Complex formation and phosphotransfer of the SK DHp and RR receiver domain. A) Structural comparison of complexes of sporulation phosphorelay proteins Spo0B/Spo0F and the SK/RR pair HK853/RR468 are depicted, showing a conserved interaction mode. DHp domains, catalytic domains and RR receiver domains are illustrated in green, orange and blue, respectively. B) The interface of HK853 and RR468. Residues involved in interface formation are shown in red (HK853) and orange (RR468) spheres. The His-Asp residues involved in phosphoryl group transfer are in yellow. C) Highly correlated interface contacts identified by DCA are shown for the same protein pair. Residues involved in direct protein-protein interaction are depicted as in B. D) Close up view at the phosphotransfer active site between HK853 and RR468. Phosphotransfer is guided by the close proximity of the conserved Asp53 (yellow) and His260 (red) after complex formation. PDB IDs 3DGE and 1F51 were used.

Fig. 4

Receiver domain secondary and tertiary structure. A) Secondary structure and annotation of the structural elements of a typical RR receiver domain. (blue β-strands and red α-helices.) The additional β-strand 6 and α-helix 6 of the NarL subfamily are indicated in yellow. B) Receiver domain crystal structure of PhoP, showing the alpha/beta fold [(βα)₅] with 5-stranded parallel beta-sheet encompassed by two alpha-helices on one side and three on the other side. C) Superimposition of the active (red) and inactive (blue) conformation of the PhoP receiver domain. This illustrates the slight conformational changes upon phosphorylation of the receiver domain. The two conformational states of the switch residues T79 and Y98 are depicted in black. Beryllium trifluoride that mimics phosphorylation of the receiver domain is shown in cyan spheres with the conserved side of phosphorylation in yellow (Asp51).
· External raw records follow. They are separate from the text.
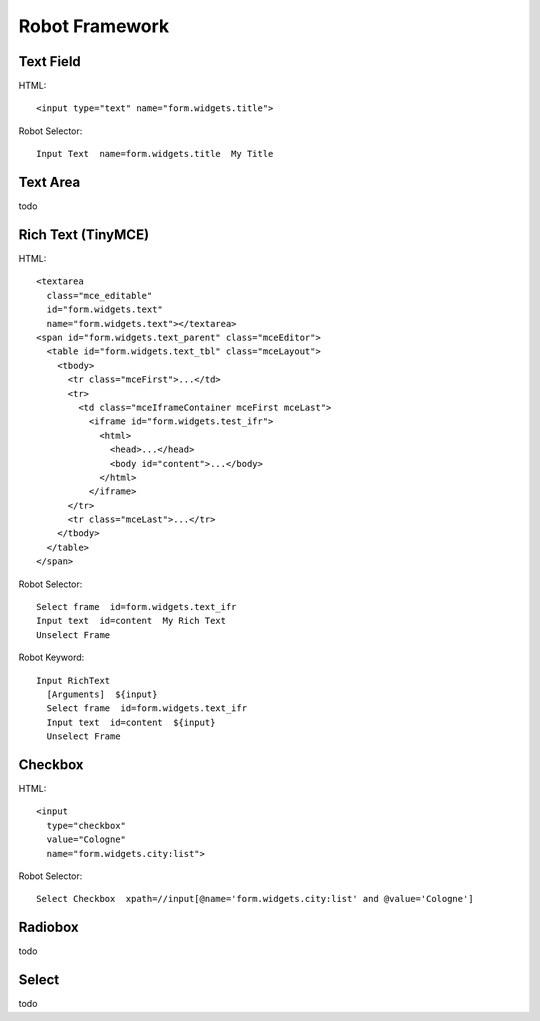 Robot Framework
===============

Text Field
----------

HTML::

  <input type="text" name="form.widgets.title">

Robot Selector::

  Input Text  name=form.widgets.title  My Title


Text Area
---------

todo


Rich Text (TinyMCE)
-------------------

HTML::

  <textarea
    class="mce_editable"
    id="form.widgets.text"
    name="form.widgets.text"></textarea>
  <span id="form.widgets.text_parent" class="mceEditor">
    <table id="form.widgets.text_tbl" class="mceLayout">
      <tbody>
        <tr class="mceFirst">...</td>
        <tr>
          <td class="mceIframeContainer mceFirst mceLast">
            <iframe id="form.widgets.test_ifr">
              <html>
                <head>...</head>
                <body id="content">...</body>
              </html>
            </iframe>
        </tr>
        <tr class="mceLast">...</tr>
      </tbody>
    </table>
  </span>

Robot Selector::

  Select frame  id=form.widgets.text_ifr
  Input text  id=content  My Rich Text
  Unselect Frame

Robot Keyword::

  Input RichText
    [Arguments]  ${input}
    Select frame  id=form.widgets.text_ifr
    Input text  id=content  ${input}
    Unselect Frame


.. more:

    http://keeshink.blogspot.de/2013/03/robot-framework-testing-hints.html


Checkbox
--------

HTML::

  <input
    type="checkbox"
    value="Cologne"
    name="form.widgets.city:list">

Robot Selector::

  Select Checkbox  xpath=//input[@name='form.widgets.city:list' and @value='Cologne']

.. more:

  http://rtomac.github.io/robotframework-selenium2library/doc/Selenium2Library.html#Select%20Checkbox


Radiobox
--------

todo


Select
------

todo
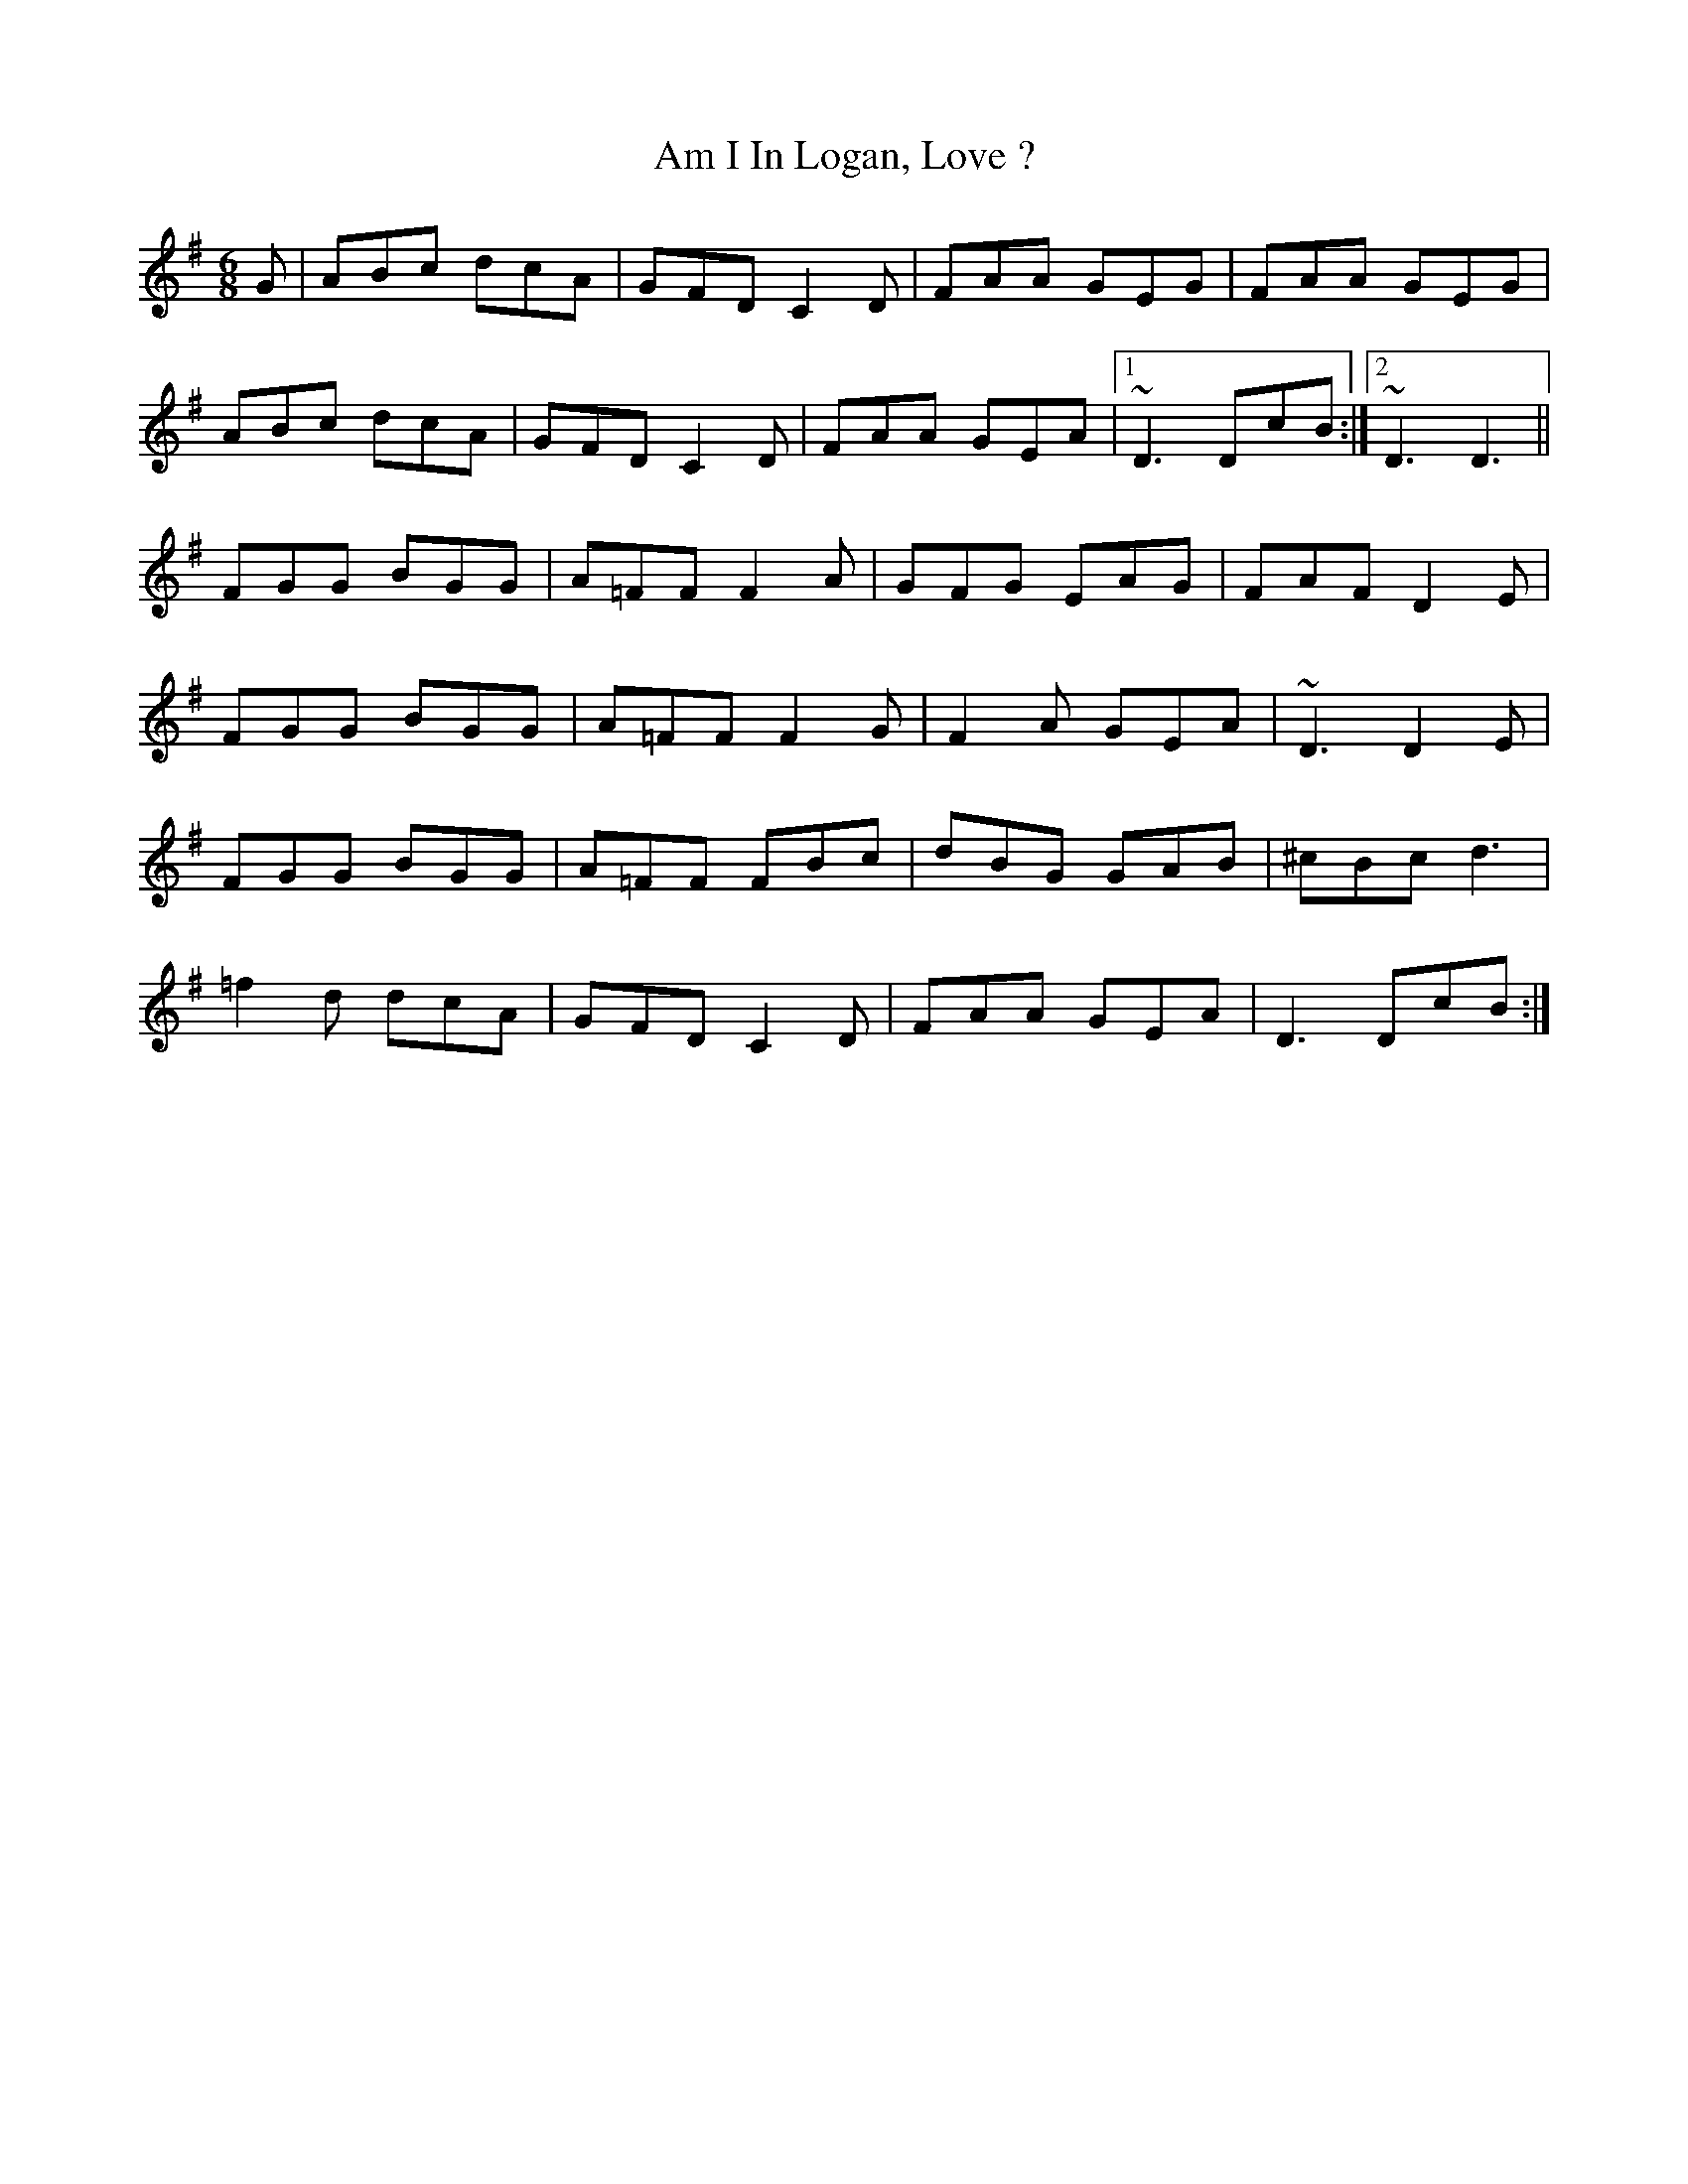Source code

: X: 1059
T: Am I In Logan, Love ?
R: jig
M: 6/8
K: Dmixolydian
G|ABc dcA|GFD C2D|FAA GEG|FAA GEG|
ABc dcA|GFD C2D|FAA GEA|1 ~D3 DcB:|2 ~D3 D3||
FGG BGG|A=FF F2A|GFG EAG|FAF D2E|
FGG BGG|A=FF F2G|F2A GEA|~D3 D2E|
FGG BGG|A=FF FBc|dBG GAB|^cBc d3|
=f2d dcA|GFD C2D|FAA GEA|D3 DcB:|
D) Close up view of the active center and switch residues of the well-studied RR PhoP, CheY and Spo0F illustrating a conserved switch mechanism for the typical receiver domain. Active conformation of the switch residues are depicted in red, the inactive state is shown in blue. The following PDB IDs were used to present the different RR receiver domains (PhoP: active [2PL1] vs. inactive [2PKX], CheY: active [1FQW] vs. inactive [2CHF] and Spo0F:active [1PUX] vs. inactive [1FSP]).

Fig. 5

Dimerization modes of the most prevalent RR subclasses. Among the most common dimerization modes are the α1 α5 interface of DesR, α4 β5 α5 interface of PhoB, α4 loop interface of ComE and β5 α5 interface of HupR as representative for their respective RR-subfamily. Structural elements involved in interface formation are colored in red, green or yellow. The RR backbone is illustrated in blue. The same color code is used for the secondary structure of each dimerization mode. The following PDB IDs were used to present the different RR receiver domains (DesR: 4LDZ, PhoB: 1ZES, ComE: 4CBV and HupR: 2JK1).

Fig. 6

Classification of the response regulator superfamily. Pie chart presenting the percentage distribution of the 5 RR families among all classified RR. Further classification in subclasses is presented in horizontal bars. The percentage distribution of the subclasses within the respective RR family is indicated below. Structures of representative members of the most studied subclasses are illustrated in ribbon diagrams. The following PDB IDs were used to present the single RR effector domains (CheV: 3UR1, AmiR: 1S8N, CheB: 3SFT, PleD: 3IGN, RpfG: 1YOY, OmpR: 2GWR, NarL: 4HYE, NtrC: 3DZD, LytTR: 4G4K and YesN: 3LSG).

Fig. 7

Full-length structure of ComE, a member of the LytTR subfamily of DNA-binding RR. A) Secondary structure and annotation of the structural elements of the RR ComE. β-strands are in blue and α-helices in red. B) Structure of full length ComE (dark blue: receiver domain and pale blue: effector domain). The PDB ID 4CBV was used to illustrate full-length ComE.